Work required
Reproduce all of the data word for word.

Stored data
· · · · · · ·

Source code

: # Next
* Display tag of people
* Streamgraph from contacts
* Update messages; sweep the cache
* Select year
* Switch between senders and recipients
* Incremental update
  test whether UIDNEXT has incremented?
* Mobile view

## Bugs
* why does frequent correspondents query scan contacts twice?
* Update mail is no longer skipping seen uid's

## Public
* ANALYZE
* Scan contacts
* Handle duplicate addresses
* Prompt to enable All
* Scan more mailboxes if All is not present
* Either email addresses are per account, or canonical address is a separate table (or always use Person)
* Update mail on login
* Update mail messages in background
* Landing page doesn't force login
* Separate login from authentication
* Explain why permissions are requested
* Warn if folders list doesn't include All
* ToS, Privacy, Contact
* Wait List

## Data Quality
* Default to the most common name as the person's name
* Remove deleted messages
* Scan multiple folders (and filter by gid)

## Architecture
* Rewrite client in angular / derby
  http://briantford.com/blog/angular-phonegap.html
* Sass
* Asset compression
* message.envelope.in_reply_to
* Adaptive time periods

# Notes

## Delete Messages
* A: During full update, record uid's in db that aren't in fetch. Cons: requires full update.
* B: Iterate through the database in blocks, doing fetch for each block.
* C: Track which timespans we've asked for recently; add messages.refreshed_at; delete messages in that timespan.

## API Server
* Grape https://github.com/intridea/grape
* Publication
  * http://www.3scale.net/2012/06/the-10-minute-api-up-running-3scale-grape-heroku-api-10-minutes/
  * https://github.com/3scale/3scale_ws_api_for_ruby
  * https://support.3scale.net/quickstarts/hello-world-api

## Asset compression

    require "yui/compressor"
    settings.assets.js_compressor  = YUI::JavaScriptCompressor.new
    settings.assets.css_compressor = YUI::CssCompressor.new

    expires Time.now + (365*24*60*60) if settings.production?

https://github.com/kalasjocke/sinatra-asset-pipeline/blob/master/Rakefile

· · · · · · ·

Result below
Source code

: # Next
* Display tag of people
* Streamgraph from contacts
* Update messages; sweep the cache
* Select year
* Switch between senders and recipients
* Incremental update
  test whether UIDNEXT has incremented?
* Mobile view

## Bugs
* why does frequent correspondents query scan contacts twice?
* Update mail is no longer skipping seen uid's

## Public
* ANALYZE
* Scan contacts
* Handle duplicate addresses
* Prompt to enable All
* Scan more mailboxes if All is not present
* Either email addresses are per account, or canonical address is a separate table (or always use Person)
* Update mail on login
* Update mail messages in background
* Landing page doesn't force login
* Separate login from authentication
* Explain why permissions are requested
* Warn if folders list doesn't include All
* ToS, Privacy, Contact
* Wait List

## Data Quality
* Default to the most common name as the person's name
* Remove deleted messages
* Scan multiple folders (and filter by gid)

## Architecture
* Rewrite client in angular / derby
  http://briantford.com/blog/angular-phonegap.html
* Sass
* Asset compression
* message.envelope.in_reply_to
* Adaptive time periods

# Notes

## Delete Messages
* A: During full update, record uid's in db that aren't in fetch. Cons: requires full update.
* B: Iterate through the database in blocks, doing fetch for each block.
* C: Track which timespans we've asked for recently; add messages.refreshed_at; delete messages in that timespan.

## API Server
* Grape https://github.com/intridea/grape
* Publication
  * http://www.3scale.net/2012/06/the-10-minute-api-up-running-3scale-grape-heroku-api-10-minutes/
  * https://github.com/3scale/3scale_ws_api_for_ruby
  * https://support.3scale.net/quickstarts/hello-world-api

## Asset compression

    require "yui/compressor"
    settings.assets.js_compressor  = YUI::JavaScriptCompressor.new
    settings.assets.css_compressor = YUI::CssCompressor.new

    expires Time.now + (365*24*60*60) if settings.production?

https://github.com/kalasjocke/sinatra-asset-pipeline/blob/master/Rakefile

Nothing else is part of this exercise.